··· Quoted passage
JISCMail - IR Archives

ACL 2009 NLPIR4DL: Workshop on text and citation analysis for scholarly 
digital libraries

Call for Papers

In recent years, interest in scholarly publications in electronic
forms has boomed, and several large-scale electronic digital libraries
and citation indices are now used everyday by researchers. Current
digital libraries collect and allow access to digital papers and their
metadata (including citations), but largely do not attempt to analyze
the items they collect.

The goal of this workshop is to investigate how developments in
natural language processing and information retrieval techniques can
advance the state-of-the-art in scholarly document understanding,
analysis and retrival. Full document text analysis can help design
automatic summarization and sentiment detection methods, automated
recommendation and reviewing systems, and may provide data for
visualizing scientific trends and bibliometrics. Citation analysis
takes this a step further, adding scientific social network analysis
as another strand of evidence to enhance solutions to the above
challenges. Web based digital libraries add download counts and Web
2.0 information such as tagging.
······
··· Entries shown
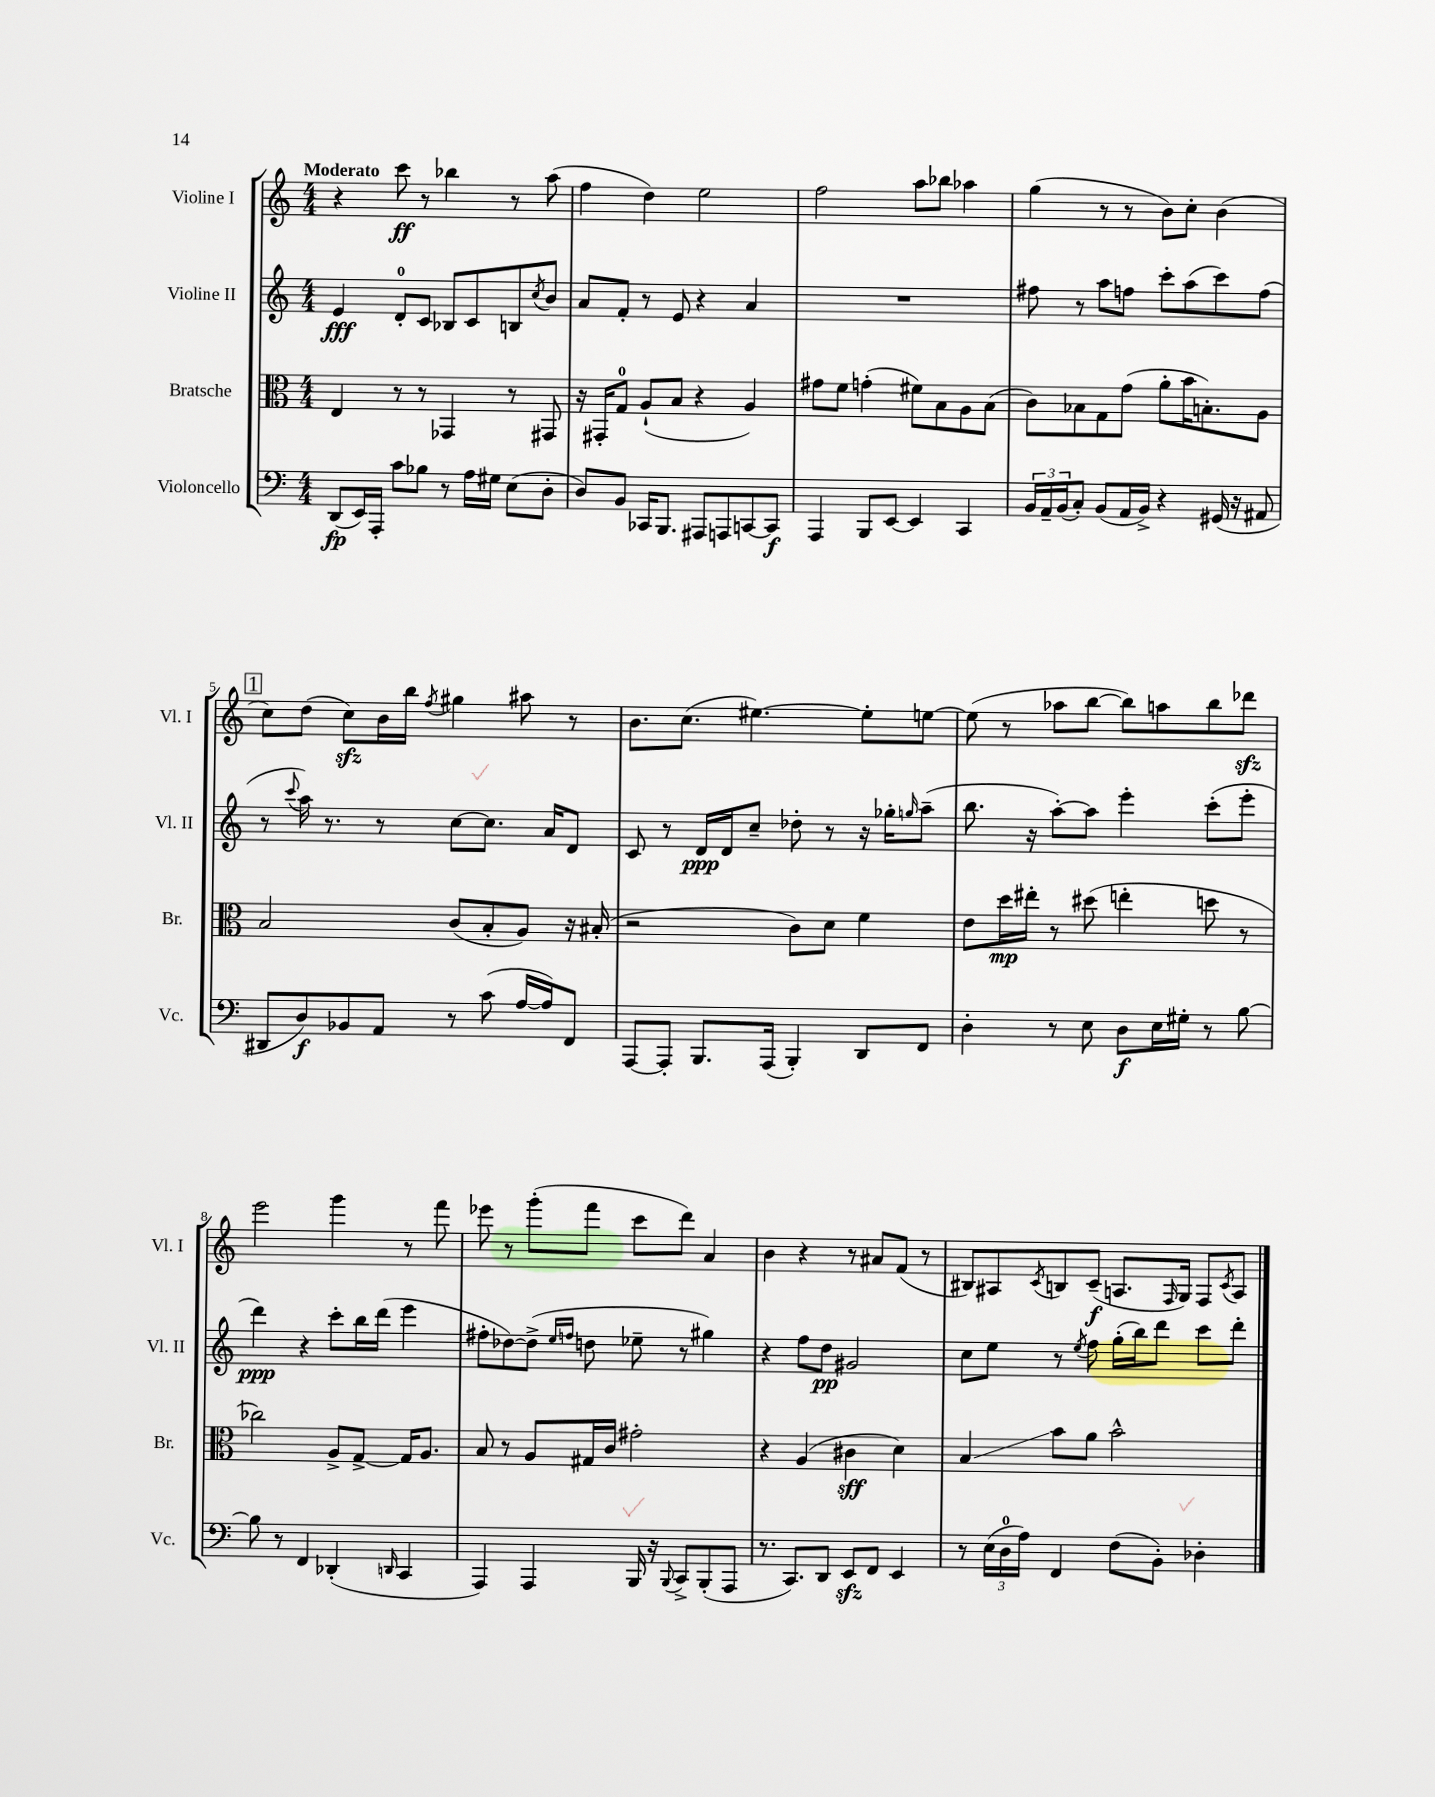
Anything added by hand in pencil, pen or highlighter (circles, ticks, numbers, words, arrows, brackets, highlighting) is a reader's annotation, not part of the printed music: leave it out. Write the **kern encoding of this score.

**kern	**kern	**kern	**kern
*staff4	*staff3	*staff2	*staff1
*clefF4	*clefC3	*clefG2	*clefG2
*k[]	*k[]	*k[]	*k[]
*M4/4	*M4/4	*M4/4	*M4/4
(8DD/L	4E/	4e/	4r
16EE/L)	.	.	.
16AAA'/JJ	.	.	.
8c\L	8r	8d'/L	8ccc\
8B-\J	8r	8c/J	8r
8r	4GG-/	8B-/L	4bb-\
16A\LL	.	8c/	.
16G#\JJ	.	.	.
(8E\L	8r	8B/	8r
.	.	8qcc/	.
8D'\J	8GG#/	8b/J	(8aa\
=	=	=	=
8D/L)	16r	8a/L	4ff\
.	16GG#'/LK	.	.
8BB/J	8G/J	8f'/J	.
16CC-/LK	(8A`/L	8r	4dd\)
8.BBB/J	.	.	.
.	8B/J	8e/	.
8AAA#/L	4r	4r	2ee\
8AAA/	.	.	.
[8CC/	4A/)	4a/	.
8CC/]J	.	.	.
=	=	=	=
4AAA/	8g#\L	1r	2ff\
.	8f\J	.	.
8BBB/L	(4g'\	.	.
[8EE/J	.	.	.
4EE/]	8f#\L)	.	8aa\L
.	8B\	.	8bb-\J
4CC/	8A\	.	4aa-\
.	(8B\J	.	.
=	=	=	=
24BB/LL	8c\L)	8ff#\	(4gg\
24AA~/	.	.	.
(24BB/J	.	.	.
8C'/J)	8B-\	8r	.
(8BB/L	8G\	8aa\L	8r
16AA/L	(8g\J	8ff\J	8r
16BB^/JJ)	.	.	.
4r	8a'\L	8ccc'\L	8b\L)
.	16b\K	(8aa\	8cc'\J
.	8.B'\)	.	.
(16GG#/	.	8ccc\)	(4b\
16r	.	.	.
8AA#/	8A\J	(8ff\J	.
=	=	=	=
8DD#/L	2B/	8r	8cc\L)
.	.	8qqccc/	.
8D/)	.	16aa\)	(8dd\J
.	.	8.r	.
8BB-/	.	.	8cc\L)
8AA/J	.	8r	16b\L
.	.	.	16bb\JJ
.	.	.	8qff/
8r	(8c/L	[8cc\L	4gg#\
(8c\	8B'/	8.cc\]J	.
[16A/LL	8A/J)	.	8aa#\
16A/]J)	.	16a/LK	.
8FF/J	16r	8d/J	8r
.	(16B#'/	.	.
=	=	=	=
[8AAA/L	2r	8c/	8.b\L
8AAA'/]J	.	8r	.
.	.	.	(8.cc\J
8.BBB/L	.	16d/LL	.
.	.	16d/J	.
.	.	8cc~/J	[4.ee#\)
(16AAA/Jk	.	.	.
4BBB'/)	8c\L)	8dd-'\	.
.	8d\J	8r	.
8DD/L	4f\	16r	8ee#'\]L
.	.	16gg-'\LK	.
.	.	16qqgg/	.
8FF/J	.	(8aa~\J	[8ee\J
=	=	=	=
4D'\	8e\L	8.bb\	(8ee\]
.	16dd\L	.	8r
.	16ee#'\JJ	16r	.
8r	8r	[8aa'\L)	8aa-\L
8E\	(8dd#\	8aa\]J	[8bb\J
8D\L	4ee'\	4eee'\	8bb\]L)
16E\L	.	.	8aa\
16G#'\JJ	.	.	.
8r	8dd\	(8ccc'\L	8bb\
[8B\	8r	8eee'\J	8ddd-\J
=	=	=	=
8B\]	2cc-\)	4ddd\)	2eee\
8r	.	.	.
4FF/	.	4r	.
(4DD-'/	8A^/L	8ccc'\L	4ggg\
.	[8G^/J	16bb\L	.
.	.	(16ddd\JJ	.
16qqDD/	.	.	.
4CC/	16G/]LK	4eee\	8r
.	8.A/J	.	.
.	.	.	8fff\
=	=	=	=
4AAA/)	8B/	8ff#'\L	8eee-\
.	8r	[8dd-\)	8r
4AAA/	8A/L	(8dd-^\]J	(8ggg'\L
.	.	16qqee/LL	.
.	.	16qqff/JJ	.
.	16G#/L	8dd\	8fff\J
.	16c/JJ	.	.
16BBB/	2g#'\	8ee-~\	8ccc\L
16r	.	.	.
8qqBBB/	.	.	.
8CC^/L	.	8r	8ddd\J)
(8BBB'/	.	4gg#\)	4a/
8AAA/J	.	.	.
=	=	=	=
8.r	4r	4r	4b\
8.CC/L)	.	.	.
.	(4A/	8ff\L	4r
8DD/J	.	8dd\J	.
8EE/L	4c#\	2g#/	8r
8FF/J	.	.	8a#/L
4EE/	4d\)	.	(8f/J
.	.	.	8r
=	=	=	=
8r	4B/	8cc\L	8B#/L)
(24E\LL	.	8ee\J	8A#/
24D\	.	.	.
24A\JJ)	.	.	.
.	.	.	8qc/
4FF/	8b\L	8r	8B/
.	.	8qee/	.
.	8a\J	8ff\	(8c~/J
(8F\L	2b^^\	(16gg'\LL	8.A/L
.	.	16bb\J)	.
8BB'\J)	.	8ddd\J	.
.	.	.	16qqF/
.	.	.	16G/Jk)
4D-'\	.	8ccc\L	8F/L
.	.	.	8qc/
.	.	8ddd'\J	8A/J
==	==	==	==
*-	*-	*-	*-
······
> _Things to do_
(A) In the workshop call for papers, what do Web based digital libraries add?
(B) Write out the passage of the workshop call for papers between "Call for Papers" and "items they collect.", inclusive.

> _Task solutions_
(A) Download counts and Web 2.0 information such as tagging.

(B)
Call for Papers

In recent years, interest in scholarly publications in electronic
forms has boomed, and several large-scale electronic digital libraries
and citation indices are now used everyday by researchers. Current
digital libraries collect and allow access to digital papers and their
metadata (including citations), but largely do not attempt to analyze
the items they collect.